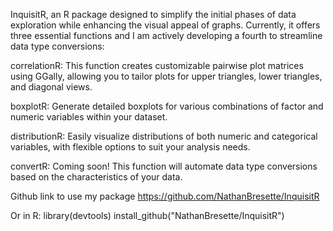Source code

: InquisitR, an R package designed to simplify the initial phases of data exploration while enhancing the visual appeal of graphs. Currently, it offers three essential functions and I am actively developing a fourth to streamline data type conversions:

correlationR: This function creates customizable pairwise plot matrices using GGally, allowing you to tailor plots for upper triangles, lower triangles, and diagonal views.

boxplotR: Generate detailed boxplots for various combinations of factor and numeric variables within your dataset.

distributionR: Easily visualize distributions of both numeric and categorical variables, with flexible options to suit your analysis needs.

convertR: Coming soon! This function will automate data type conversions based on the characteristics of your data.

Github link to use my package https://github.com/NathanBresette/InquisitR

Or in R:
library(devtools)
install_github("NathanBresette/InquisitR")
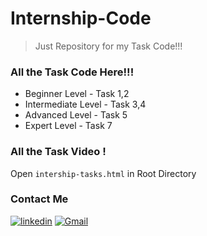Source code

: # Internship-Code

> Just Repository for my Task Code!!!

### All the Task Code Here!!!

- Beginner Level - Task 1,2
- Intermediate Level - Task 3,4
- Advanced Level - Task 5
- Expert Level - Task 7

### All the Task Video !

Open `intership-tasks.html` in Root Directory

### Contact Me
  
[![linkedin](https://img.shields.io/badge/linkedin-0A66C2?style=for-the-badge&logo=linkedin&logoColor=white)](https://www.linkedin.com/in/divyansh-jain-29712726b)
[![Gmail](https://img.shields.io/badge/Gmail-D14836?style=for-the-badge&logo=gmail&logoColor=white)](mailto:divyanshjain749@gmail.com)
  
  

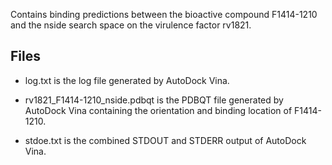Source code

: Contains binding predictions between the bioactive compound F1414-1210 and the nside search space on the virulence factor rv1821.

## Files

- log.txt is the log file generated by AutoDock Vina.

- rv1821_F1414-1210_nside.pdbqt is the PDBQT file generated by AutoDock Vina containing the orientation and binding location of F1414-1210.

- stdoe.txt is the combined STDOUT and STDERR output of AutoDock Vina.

------------------------------------------------------------

▶ [Required work] Rewrite all the entries, changing each "Source code" to "Markup" and leaving the rest unchanged. Leave the pictures out.

▶ [Result of the exercise]
Markup

: InquisitR, an R package designed to simplify the initial phases of data exploration while enhancing the visual appeal of graphs. Currently, it offers three essential functions and I am actively developing a fourth to streamline data type conversions:

correlationR: This function creates customizable pairwise plot matrices using GGally, allowing you to tailor plots for upper triangles, lower triangles, and diagonal views.

boxplotR: Generate detailed boxplots for various combinations of factor and numeric variables within your dataset.

distributionR: Easily visualize distributions of both numeric and categorical variables, with flexible options to suit your analysis needs.

convertR: Coming soon! This function will automate data type conversions based on the characteristics of your data.

Github link to use my package https://github.com/NathanBresette/InquisitR

Or in R:
library(devtools)
install_github("NathanBresette/InquisitR")
Markup

: # Internship-Code

> Just Repository for my Task Code!!!

### All the Task Code Here!!!

- Beginner Level - Task 1,2
- Intermediate Level - Task 3,4
- Advanced Level - Task 5
- Expert Level - Task 7

### All the Task Video !

Open `intership-tasks.html` in Root Directory

### Contact Me
  
[![linkedin](https://img.shields.io/badge/linkedin-0A66C2?style=for-the-badge&logo=linkedin&logoColor=white)](https://www.linkedin.com/in/divyansh-jain-29712726b)
[![Gmail](https://img.shields.io/badge/Gmail-D14836?style=for-the-badge&logo=gmail&logoColor=white)](mailto:divyanshjain749@gmail.com)
  
  

Markup

: Contains binding predictions between the bioactive compound F1414-1210 and the nside search space on the virulence factor rv1821.

## Files

- log.txt is the log file generated by AutoDock Vina.

- rv1821_F1414-1210_nside.pdbqt is the PDBQT file generated by AutoDock Vina containing the orientation and binding location of F1414-1210.

- stdoe.txt is the combined STDOUT and STDERR output of AutoDock Vina.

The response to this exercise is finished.